Between the cosplay, working out, and martial arts, would you say that romantic interests find you intimidating?  Do you find time for it?  Would you say that you have to find time for love outside of these interests, or does it help to find someone within them?

 

I spent much of my adult life on my own, getting my work and home in balance.  I have been told once that I was intimidating:  A woman who can defend herself, makes her own money, and has a place of her own?  I suppose it’s kind of a rarity.  I think those who have the right mindset, or one similar to me, wouldn’t be intimidating.  I do love that the intimidating factor does weed out the not-so-eligible suitors, LOL.

The only problem I find when looking for love is that I am extremely picky:  I look for a man who shares the same core values, is just as loyal as I am, and physical activity is a must, (martial arts is a huge bonus for me) and is a nerd like me.

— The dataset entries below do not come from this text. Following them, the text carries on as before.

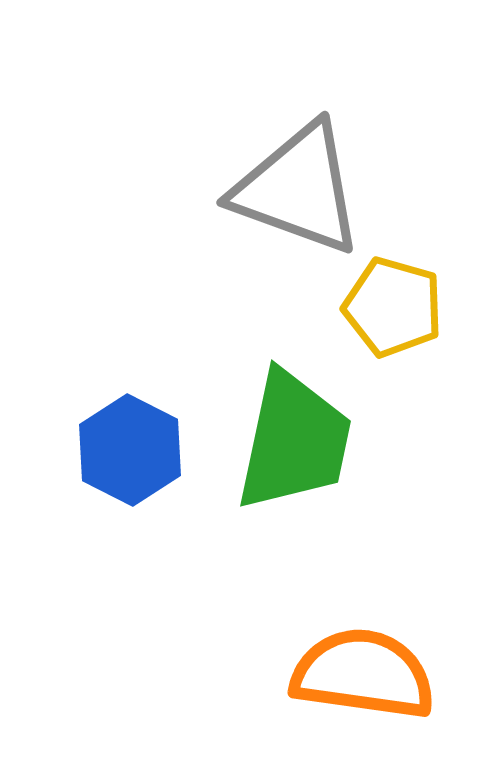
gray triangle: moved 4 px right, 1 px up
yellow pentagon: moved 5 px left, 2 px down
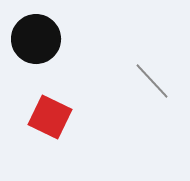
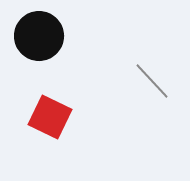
black circle: moved 3 px right, 3 px up
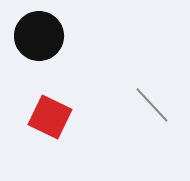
gray line: moved 24 px down
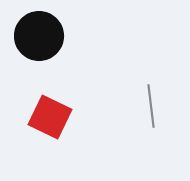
gray line: moved 1 px left, 1 px down; rotated 36 degrees clockwise
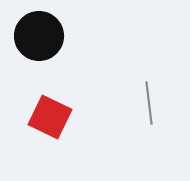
gray line: moved 2 px left, 3 px up
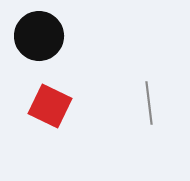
red square: moved 11 px up
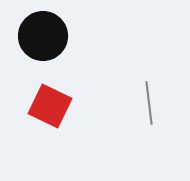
black circle: moved 4 px right
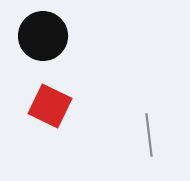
gray line: moved 32 px down
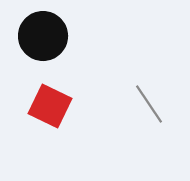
gray line: moved 31 px up; rotated 27 degrees counterclockwise
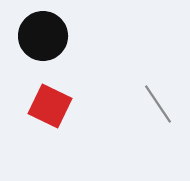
gray line: moved 9 px right
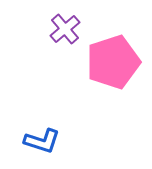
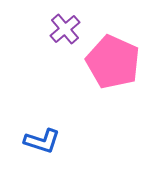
pink pentagon: rotated 30 degrees counterclockwise
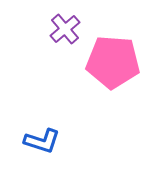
pink pentagon: rotated 20 degrees counterclockwise
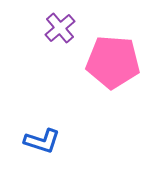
purple cross: moved 5 px left, 1 px up
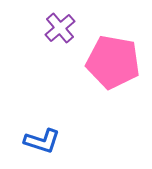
pink pentagon: rotated 6 degrees clockwise
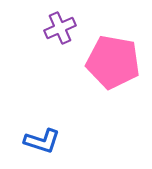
purple cross: rotated 16 degrees clockwise
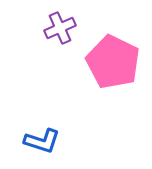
pink pentagon: rotated 16 degrees clockwise
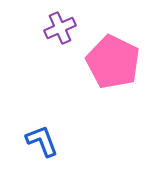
blue L-shape: rotated 129 degrees counterclockwise
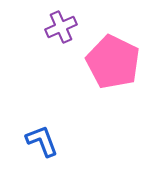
purple cross: moved 1 px right, 1 px up
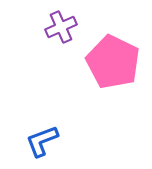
blue L-shape: rotated 90 degrees counterclockwise
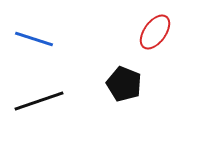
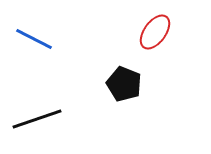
blue line: rotated 9 degrees clockwise
black line: moved 2 px left, 18 px down
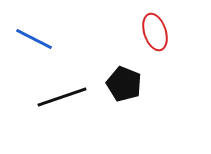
red ellipse: rotated 54 degrees counterclockwise
black line: moved 25 px right, 22 px up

I’m sure you can imagine the search for a partner takes quite a while, but I have taught myself to love my own company so I never settle or rush into anything, and I am content when I am single.  I rarely consider anyone outside of shared interests.  What would there be to talk about?  I prefer quality connections, not to collect bodies.

 

 

 

You are a relatively new cosplayer, so there is still so much to learn.  What aspects of cosplay and crafting would you like to explore next?  Is there an aspect that you are working on, now?

 

I would LOOOOOOOVE to learn EVA foam armor.  I am planning on getting a 3D printer soon.  Being a 3D Artist, it only makes sense to incorporate it into my cosplay.  I figured I could learn 3D armor printing first

 

 

 

Have any cosplayers taken you under their wing to help give tips on the craft?  Are there any cosplayers that you like to collaborate with?

 

I am the type of person to figure things out for myself, LOL.  Sometime I do post a question or 2 on Facebook cosplay groups, but I tend to be pretty independent.

 

 

Some would say that now is one of the worst times to get into cosplay because of COVID-19, and how it has caused so many conventions to be put on hold.  How do you keep your fledgling flame alive without so much interaction with the community?

 

I feel I do get the interaction of the community…but without being crammed in a hall next to potentially hygiene-compromised fans… and all of the other downsides to con-going.  I’ve taken part in
a few online contests, live chats, and I’ve even won some prizes here and there.  I use this at-home time to be my own subject for learning photography, and improving my photo compositing and 3D photo integration.  I am excited for when cons come back.  I have so many new costumes to show!

 

 

 

Were there any conventions in particular that you missed because of COVID-19 that you definitely would have attended?

 

I’ve never been to Fanime, but the idea of a 24/7-ish con is amazing.  I was about to go earlier last year, but COVID happened. I definitely want to go one day.

 

 

 

Is there anything that you particularly enjoy about conventions?  Before cosplay, had you ever experienced “con life?”

 

I’ve always been to tech/game conventions like SIGGRAPH, and even a few E3’s.

 

 

 

When COVID-19 becomes moot, do you think you would like to start travelling to conventions out of state or region?

 

100%, I plan to first go to GACUCon, which is a gaming/anime convention via Royal Caribbean, then I want to go to Thailand for some Muay Thai camps, and beach fun/cosplay shoots, and
of course, Japan, LOL.  I actually have a whole list of travel ideas…

 

 

As a newcomer to cosplay, do you have a message to would-be cosplayers sitting on the fence?

 

Cosplay really is for everyone!  It adds an extra dimension to your favorite show or video game when you can cosplay as your favorite character.  You don’t have to start big, in fact you could even just do closet cosplay, or even casual versions of your favorite character.  It is a very good outlet to expressing oneself.